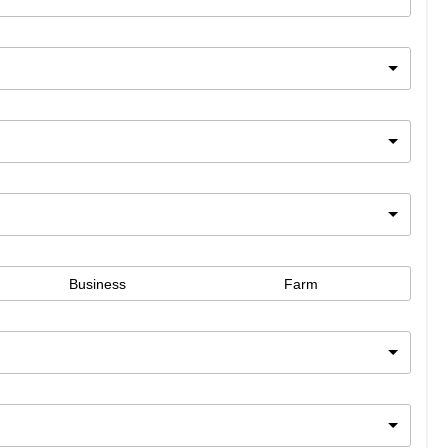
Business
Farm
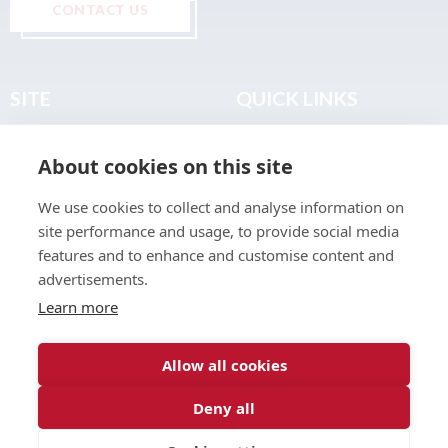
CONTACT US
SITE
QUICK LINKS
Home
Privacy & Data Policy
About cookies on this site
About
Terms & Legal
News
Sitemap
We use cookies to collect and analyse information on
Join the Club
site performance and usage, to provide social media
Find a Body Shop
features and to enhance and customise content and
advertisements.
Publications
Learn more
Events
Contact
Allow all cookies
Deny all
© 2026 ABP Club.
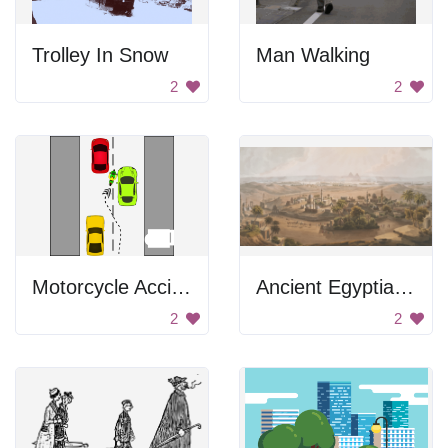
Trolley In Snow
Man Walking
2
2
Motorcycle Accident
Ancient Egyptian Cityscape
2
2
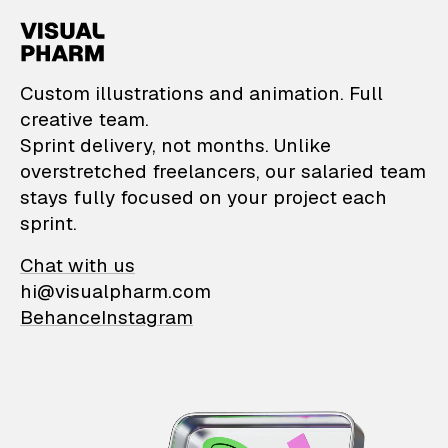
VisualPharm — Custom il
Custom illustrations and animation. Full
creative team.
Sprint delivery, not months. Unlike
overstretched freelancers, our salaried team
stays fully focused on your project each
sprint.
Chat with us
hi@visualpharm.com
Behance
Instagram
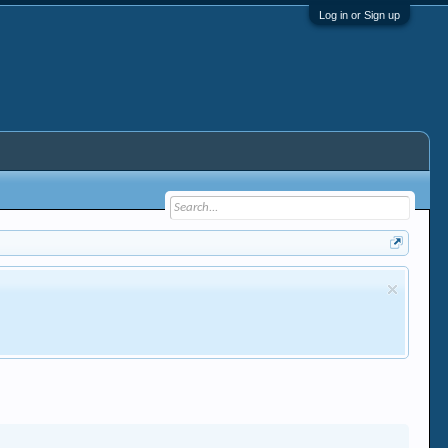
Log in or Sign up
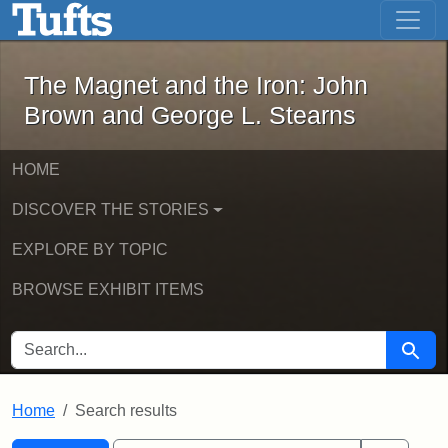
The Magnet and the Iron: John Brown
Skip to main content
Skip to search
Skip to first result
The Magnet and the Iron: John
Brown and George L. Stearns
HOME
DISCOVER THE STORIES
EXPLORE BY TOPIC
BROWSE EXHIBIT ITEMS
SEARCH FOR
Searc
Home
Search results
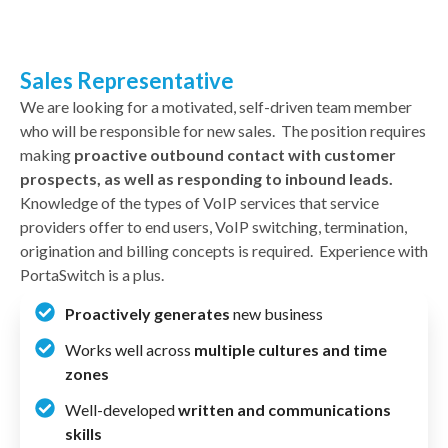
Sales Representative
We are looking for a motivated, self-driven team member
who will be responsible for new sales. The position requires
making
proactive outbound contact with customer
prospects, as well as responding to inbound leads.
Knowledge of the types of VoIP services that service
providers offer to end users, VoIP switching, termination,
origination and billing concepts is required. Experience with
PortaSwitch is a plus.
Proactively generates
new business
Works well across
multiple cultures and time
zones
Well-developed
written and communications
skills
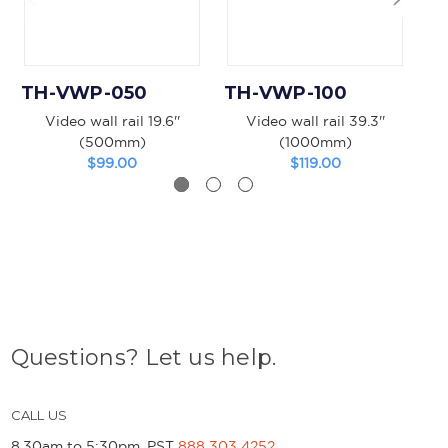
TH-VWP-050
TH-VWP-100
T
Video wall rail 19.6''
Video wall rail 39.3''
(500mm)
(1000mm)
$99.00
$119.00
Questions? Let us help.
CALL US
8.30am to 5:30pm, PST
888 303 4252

────────────────

- _REQUIREMENT_: Exact text is required for the lines from the one with "Well-developed" through the last line of the entries, both included. Omit pictures.

- _ANSWER TO THE PROBLEM_:
Well-developed
written and communications
skills
TH-VWP-050
TH-VWP-100
T
Video wall rail 19.6''
Video wall rail 39.3''
(500mm)
(1000mm)
$99.00
$119.00
Questions? Let us help.
CALL US
8.30am to 5:30pm, PST
888 303 4252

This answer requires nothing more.